PROXMENUX_GPU_HOOK_ABS_PATH=""
PROXMENUX_CONFIG_JSON="${PROXMENUX_CONFIG_JSON:-/usr/local/share/proxmenux/config.json}"
_gpu_guard_msg_warn() {
if declare -F msg_warn >/dev/null 2>&1; then
msg_warn "$1"
else
echo "[WARN] $1" >&2
fi
}
_gpu_guard_msg_ok() {
if declare -F msg_ok >/dev/null 2>&1; then
msg_ok "$1"
else
echo "[OK] $1"
fi
}
# ────────────────────────────────────────────────────────────────────
# Snippets storage resolution (issue #195)
# ────────────────────────────────────────────────────────────────────
_save_snippets_storage_preference() {
local storage="$1"
command -v jq >/dev/null 2>&1 || return 0
mkdir -p "$(dirname "$PROXMENUX_CONFIG_JSON")" 2>/dev/null || true
[[ -f "$PROXMENUX_CONFIG_JSON" ]] || echo "{}" > "$PROXMENUX_CONFIG_JSON"
jq --arg s "$storage" '.snippets_storage = $s' "$PROXMENUX_CONFIG_JSON" \
> "${PROXMENUX_CONFIG_JSON}.tmp" 2>/dev/null \
&& mv "${PROXMENUX_CONFIG_JSON}.tmp" "$PROXMENUX_CONFIG_JSON"
}
# Decide which PVE storage backs ProxMenux snippets (hookscripts).
#
# Outcomes (in order):
# 1. Cached resolution in this shell → reuse, no work.
# 2. No active storage with content=snippets → fall back to "local".
# 3. Single candidate (standalone host with only `local`) → use it silently.
# 4. Multiple candidates + saved preference → use saved.
# 5. Multiple candidates, no preference, $1 == "interactive" + whiptail
# available → prompt the user, save the choice, use it.
# 6. Otherwise (non-interactive auto-call from sync_*, cron, etc.) →
# use the first listed candidate.

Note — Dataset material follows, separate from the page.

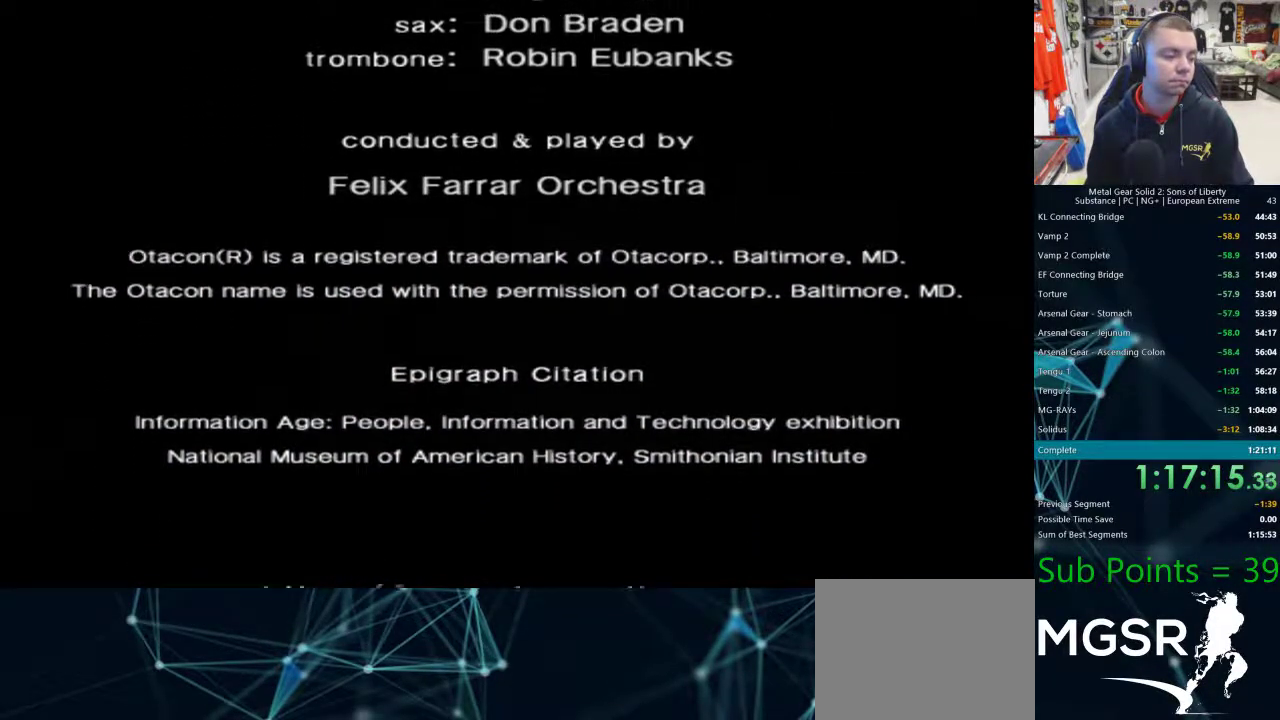
{"dt_ms": 500, "buttons": ["DPAD_RIGHT"], "left_stick": "center", "right_stick": "center"}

Avoids blocking on a dialog from
# a non-tty context.
_list_snippets_candidates() {
pvesm status -content snippets 2>/dev/null \
| awk 'NR>1 && $3=="active" {print $1}'
}
# PVE 9 ships `local` without `snippets` in its content list, so a fresh
# install has zero candidates and ProxMenux can't write a hookscript
# anywhere. This silently appends `snippets` to local's content set so
# the GPU passthrough flow works out of the box. We only touch `local`
# (the always-present default storage) and only when there's nothing
# else to choose — never modifies a custom storage definition.

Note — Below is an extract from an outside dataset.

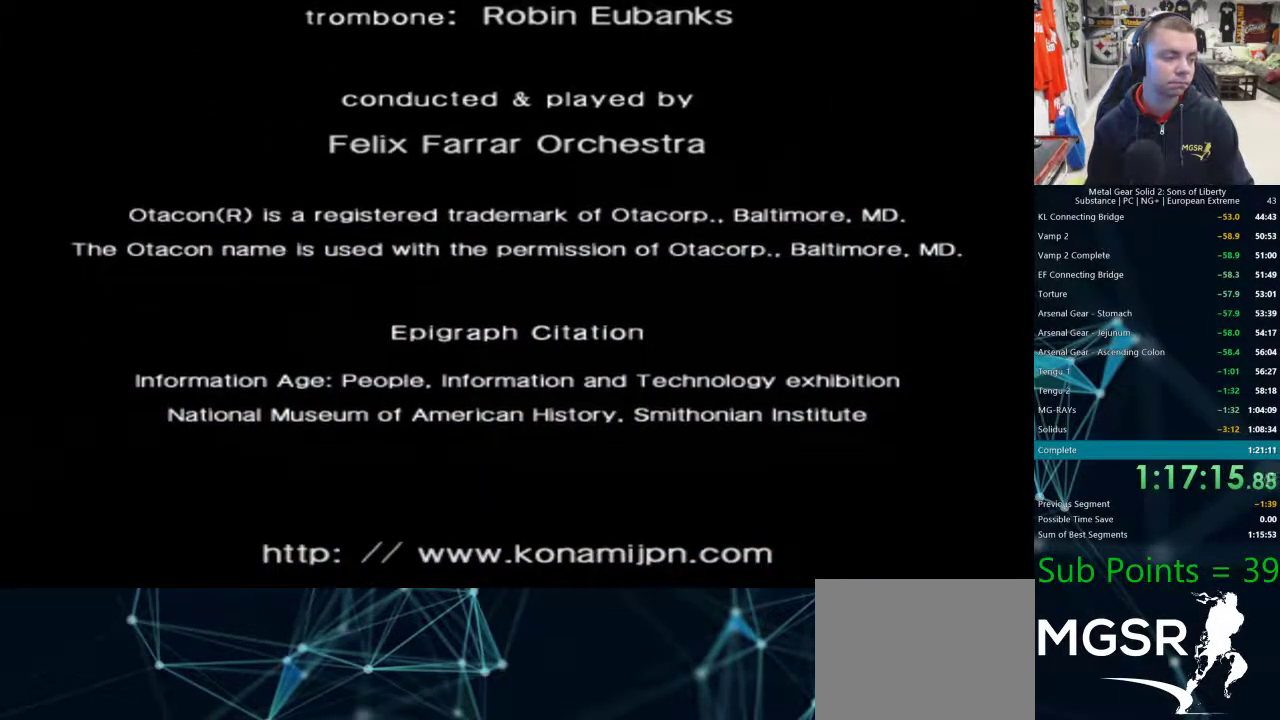
{"dt_ms": 500, "buttons": [], "left_stick": "center", "right_stick": "center", "events": [[50, "DPAD_LEFT", "down"], [50, "DPAD_RIGHT", "up"], [167, "DPAD_LEFT", "up"], [250, "DPAD_RIGHT", "down"], [317, "DPAD_RIGHT", "up"], [400, "DPAD_LEFT", "down"], [500, "DPAD_LEFT", "up"]]}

_ensure_local_supports_snippets() {
local current
current=$(pvesh get /storage/local --output-format json 2>/dev/null | jq -r '.content // empty' 2>/dev/null)

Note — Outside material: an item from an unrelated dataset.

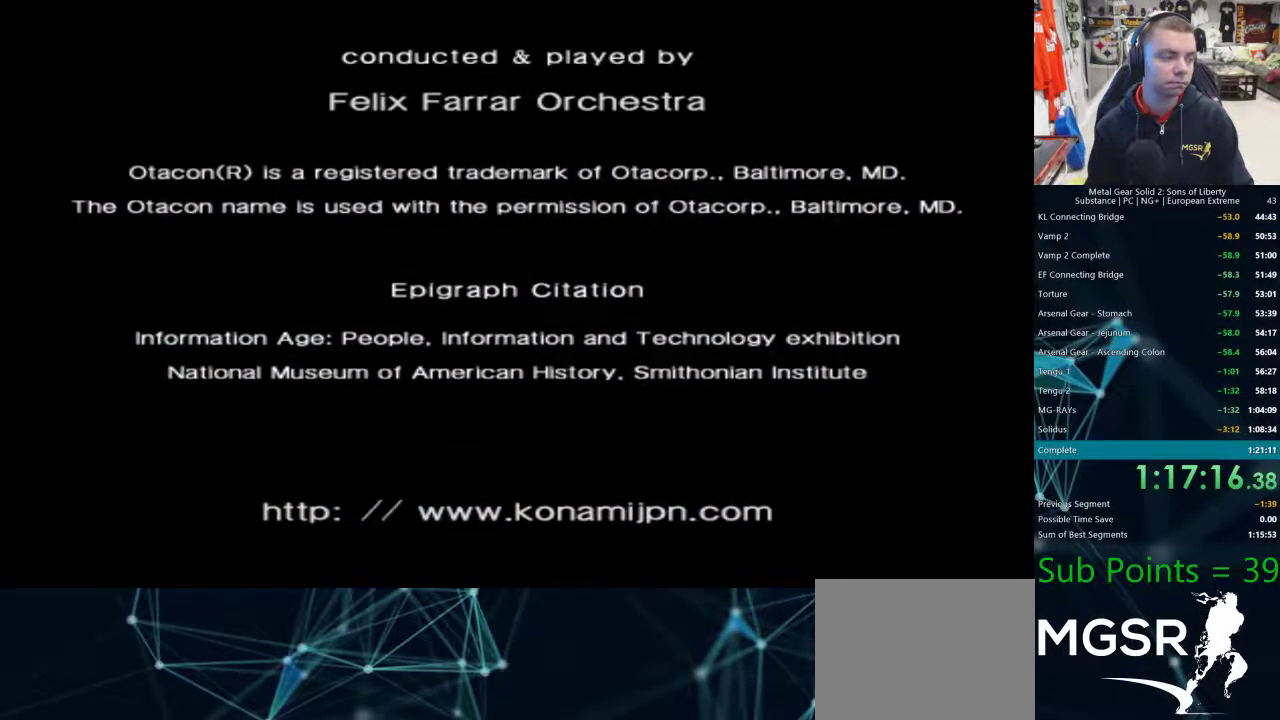
{"dt_ms": 1000, "buttons": [], "left_stick": "center", "right_stick": "center"}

[[ -z "$current" ]] && return 1
echo "$current" | tr ',' '\n' | grep -qx 'snippets' && return 0
local new_content="${current},snippets"
if pvesm set local --content "$new_content" >/dev/null 2>&1; then
_gpu_guard_msg_ok "Enabled 'snippets' on the 'local' storage so ProxMenux can install hookscripts."
return 0
fi
return 1
}
_resolve_snippets_storage() {
local interactive="${1:-}"
if [[ -n "${__PROXMENUX_RESOLVED_SNIPPETS_STORAGE:-}" ]]; then
echo "$__PROXMENUX_RESOLVED_SNIPPETS_STORAGE"
return 0
fi
local candidates
candidates=$(_list_snippets_candidates)
if [[ -z "$candidates" ]]; then
# Fresh PVE 9 host — `local` doesn't include `snippets` by default.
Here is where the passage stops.